Generation is probabilistic and non-deterministic storytelling and works very well for brainstorming and ideation. True Business Intelligence must be deterministic evidence. These are different categories of software.

What Intelligence actually requires

The requirements for exploratory analytics were named twenty-five years ago: dense graphical representations, and a rapid cycle of hypothesis and experiment. Not niceties. The minimum specification.

Two more are structural today. Deterministic: the same question, the same data, the same answer, today and after an audit. Traceable: the analyst points at the evidence chain and sees every step from question to conclusion.

Visual, exploratory, deterministic, traceable, and built for the relationships that make business questions actually interesting. That is what Business Intelligence was always supposed to be. The industry shipped half of it and called it done.

We kept the name of the paper on purpose.

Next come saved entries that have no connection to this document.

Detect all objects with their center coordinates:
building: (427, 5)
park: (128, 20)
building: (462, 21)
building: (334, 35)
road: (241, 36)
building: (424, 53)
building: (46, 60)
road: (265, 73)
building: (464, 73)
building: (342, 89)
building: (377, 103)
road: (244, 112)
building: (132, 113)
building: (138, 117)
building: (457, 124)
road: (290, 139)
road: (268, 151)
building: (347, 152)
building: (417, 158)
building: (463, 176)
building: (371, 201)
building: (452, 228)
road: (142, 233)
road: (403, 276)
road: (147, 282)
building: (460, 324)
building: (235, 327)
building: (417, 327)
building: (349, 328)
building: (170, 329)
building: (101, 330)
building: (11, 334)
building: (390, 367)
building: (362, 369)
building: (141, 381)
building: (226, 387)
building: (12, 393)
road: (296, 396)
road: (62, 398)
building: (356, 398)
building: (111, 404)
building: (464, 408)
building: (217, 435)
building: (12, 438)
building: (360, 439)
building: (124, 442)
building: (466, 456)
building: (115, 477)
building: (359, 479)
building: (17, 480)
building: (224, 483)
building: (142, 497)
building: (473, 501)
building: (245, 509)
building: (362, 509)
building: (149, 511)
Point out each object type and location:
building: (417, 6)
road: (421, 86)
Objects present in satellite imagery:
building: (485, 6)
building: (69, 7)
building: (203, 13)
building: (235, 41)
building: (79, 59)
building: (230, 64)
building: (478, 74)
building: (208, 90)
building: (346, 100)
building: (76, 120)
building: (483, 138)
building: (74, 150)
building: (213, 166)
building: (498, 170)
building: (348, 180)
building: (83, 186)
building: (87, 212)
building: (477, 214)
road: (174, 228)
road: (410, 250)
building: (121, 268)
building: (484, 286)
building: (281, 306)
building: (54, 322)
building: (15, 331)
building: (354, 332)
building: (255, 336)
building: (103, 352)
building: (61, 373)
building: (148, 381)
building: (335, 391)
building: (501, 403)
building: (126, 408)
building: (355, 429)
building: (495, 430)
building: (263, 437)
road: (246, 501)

See it working on real connected data. Watch the demo →


Footnotes

  1. Chris Stolte and Pat Hanrahan, "Polaris: A System for Query, Analysis and Visualization of Multi-dimensional Relational Databases," IEEE Symposium on Information Visualization (InfoVis), October 2000. Extended journal version with Diane Tang added as co-author: IEEE Transactions on Visualization and Computer Graphics 8, no. 1 (January-March 2002): 52-65, DOI 10.1109/2945.981851. PDF: graphics.stanford.edu/papers/polaris/polaris.pdf.
  2. Christian Chabot, interview with Eric Knorr, InfoWorld, 17 December 2012.
  3. Carsten Bange (BARC) and Wayne Eckerson (Eckerson Group), "New Study Identifies Drivers of BI and Analytics Adoption in Companies Today," 5 April 2022. barc.com/news.
  4. Benn Stancil, "Why is self-serve still a problem?", benn.substack.com, 8 April 2021. benn.substack.com/p/self-serve-still-a-problem.
  5. Emil Eifrem, interview with Alexander J. Martin, The Register, 28 April 2016. theregister.com.
  6. Matt Asay, "Cloudera and Hortonworks merger means Hadoop's influence is declining," VentureBeat, 4 October 2018.
  7. Fangyu Lei et al., "Spider 2.0: Evaluating Language Models on Real-World Enterprise Text-to-SQL Workflows," arXiv:2411.07763, November 2024 (ICLR 2025 Oral). Jinyang Li et al., "Can LLM Already Serve as A Database Interface? A BIg Bench for Large-Scale Database Grounded Text-to-SQLs" (BIRD-SQL), arXiv:2305.03111, May 2023.
  8. Yann LeCun, post on X (formerly Twitter), 1 June 2024.
  9. Berk Atil et al., "Non-Determinism of 'Deterministic' LLM Settings," arXiv:2408.04667, August 2024.
  10. Benn Stancil, "Maybe, finally, the end of SQL," benn.substack.com, 2024. benn.substack.com/p/maybe-finallythe-end-of-sql.
  11. Qiming Zeng et al., "How Significant Are the Real Performance Gains? An Unbiased Evaluation Framework for GraphRAG," arXiv:2506.06331, 31 May 2025.